Fourth graders visit with cows and more on Agriculture Day
By PAMELA GRANT
Approximately 300 children were given the opportunity to learn more about agriculture and its presence within our daily lives at the Kids & Kows & More Expo on Thursday morning.
Every 4th grade elementary class from every Copperas Cove elementary school except Clements/Parsons attended the event at Ogletree Gap. The expo offered bite-sized lessons on milk and dairy, honey bees, cotton, cheese, pecans, and water. The goal of the expo was to give the children a better awareness and understanding of how agriculture impacts their lives.
“It’s a neat program…It teaches kids where their food and their clothing comes from,” said Sandra R. Pierce, the Texas A&M AgriLife Extension Program Specialist. “They realize when they walk into a grocery store or a mall, that that isn’t where the item originated...It’s important for them to come to events like this and realize that agriculture is really important in their lives.”
Pierce added that the program also hits many of the STAAR program basics. They teach the kids a few vocabulary words, a little bit of history, and even encourage the students to use math as well.
Rick Luton, a member of the Bell/Coryell County Beekeeping Club, taught the children about the importance of honey bees. Luton focused on pollination, the types of bees, and what products come from bees. He said that bees are important because they pollinate flowers.

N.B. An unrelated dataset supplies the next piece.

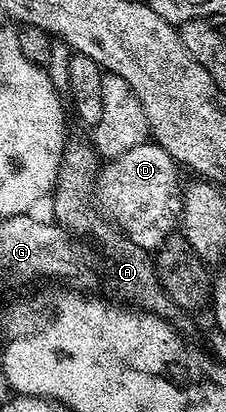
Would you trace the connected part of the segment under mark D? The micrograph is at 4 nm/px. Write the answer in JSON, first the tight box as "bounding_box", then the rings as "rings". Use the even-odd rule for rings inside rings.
{"bounding_box":[95,142,183,237],"rings":[[[146,142],[131,146],[127,154],[119,154],[108,161],[109,164],[95,180],[95,196],[105,203],[104,211],[124,231],[161,232],[162,237],[172,236],[178,231],[183,199],[182,181],[177,181],[179,165],[158,144]],[[161,196],[161,200],[157,200]],[[113,216],[114,217],[113,217]]]}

“[Bees] ensure that whatever flower they go to has a future. They get the pollen in there which causes the seed or fruit to develop. That’s why they’re so valuable,” said Luton. “I hope that [after they learn more about the bees] they will not just readily kill a bee. Hopefully they’ll realize that they’re very beneficial to nature.”
“My favorite was the bee presentation,” said James Best (9). “It was really interesting about the queen bee and how they lay eggs. They lay a bunch of different eggs. And how they fight is really interesting. The queen bee can fight with the stinger. The beehive can only have one queen.”

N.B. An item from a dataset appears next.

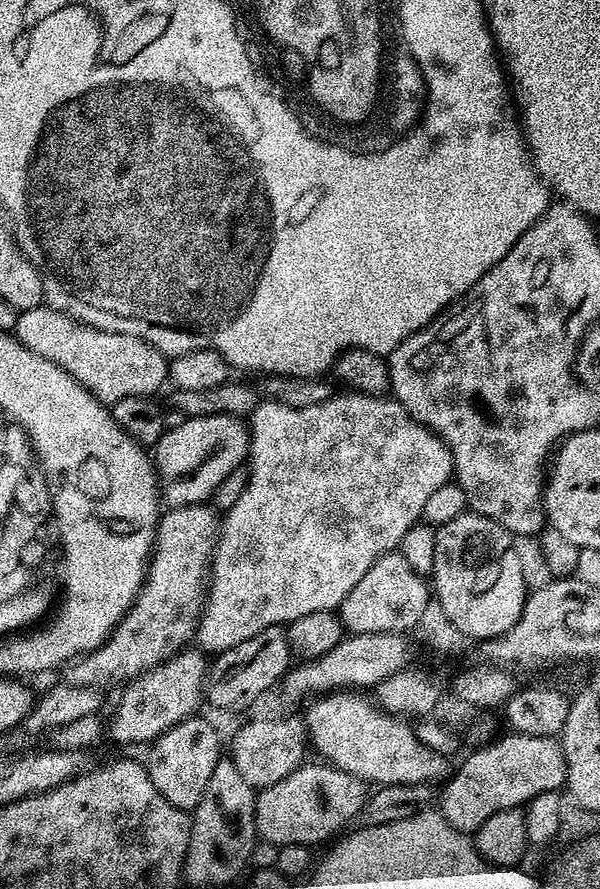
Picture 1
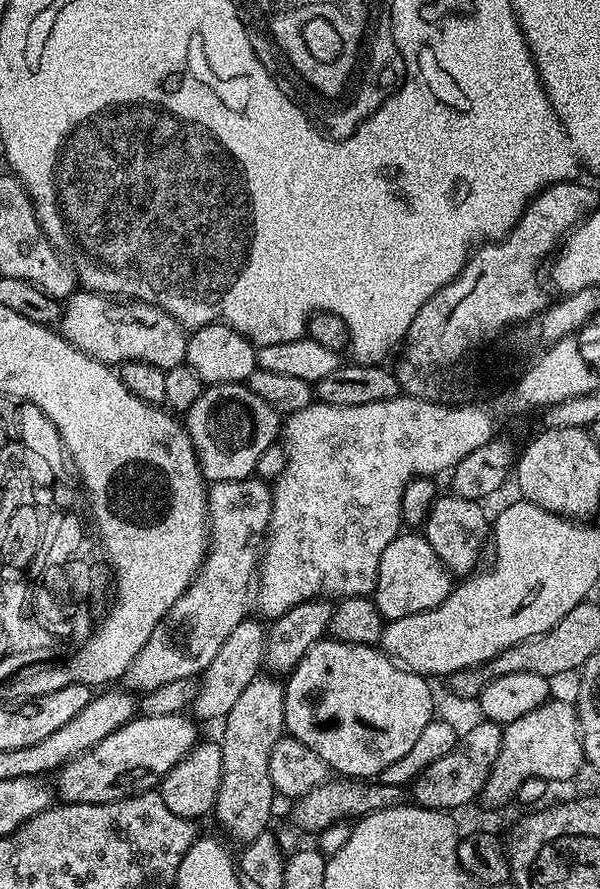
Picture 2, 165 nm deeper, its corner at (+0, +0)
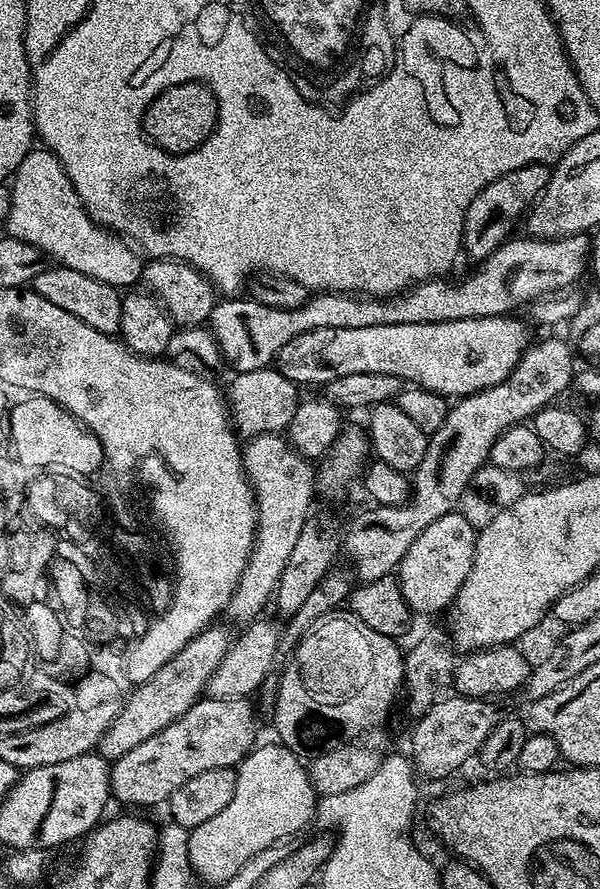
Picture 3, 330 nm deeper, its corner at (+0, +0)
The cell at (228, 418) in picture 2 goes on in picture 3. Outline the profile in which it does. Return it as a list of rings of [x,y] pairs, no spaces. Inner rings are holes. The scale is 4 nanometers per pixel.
[[[275,366],[236,372],[233,377],[226,387],[226,403],[235,431],[244,438],[283,433],[290,418],[294,418],[298,403],[298,386],[295,382],[284,377]]]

Best said that he also liked the presentation on cows. “Cows have baby calves when they’re not that old,” said Best. “They have four stomachs, and they only have front bottom teeth and a really long tongue!”
Kayler Campbell, a representative from Southwest Dairy Farmers, brought her cow, Ariel, out to teach the children all about cows and dairy products. They learned about how milk is produced and how the milk then gets to the consumer.
Santanna Bay taught the children all about pecans. Bay said that there are over 1,000 pecan varieties and showed the children a chart with several varieties ranging in size. She taught them about how she grows and harvests her pecans.
“No matter what you grow, you have to take care of it,” said Bay. “Agriculture is important so you have to be good stewards of the land and you’ve got to take care of what you have.”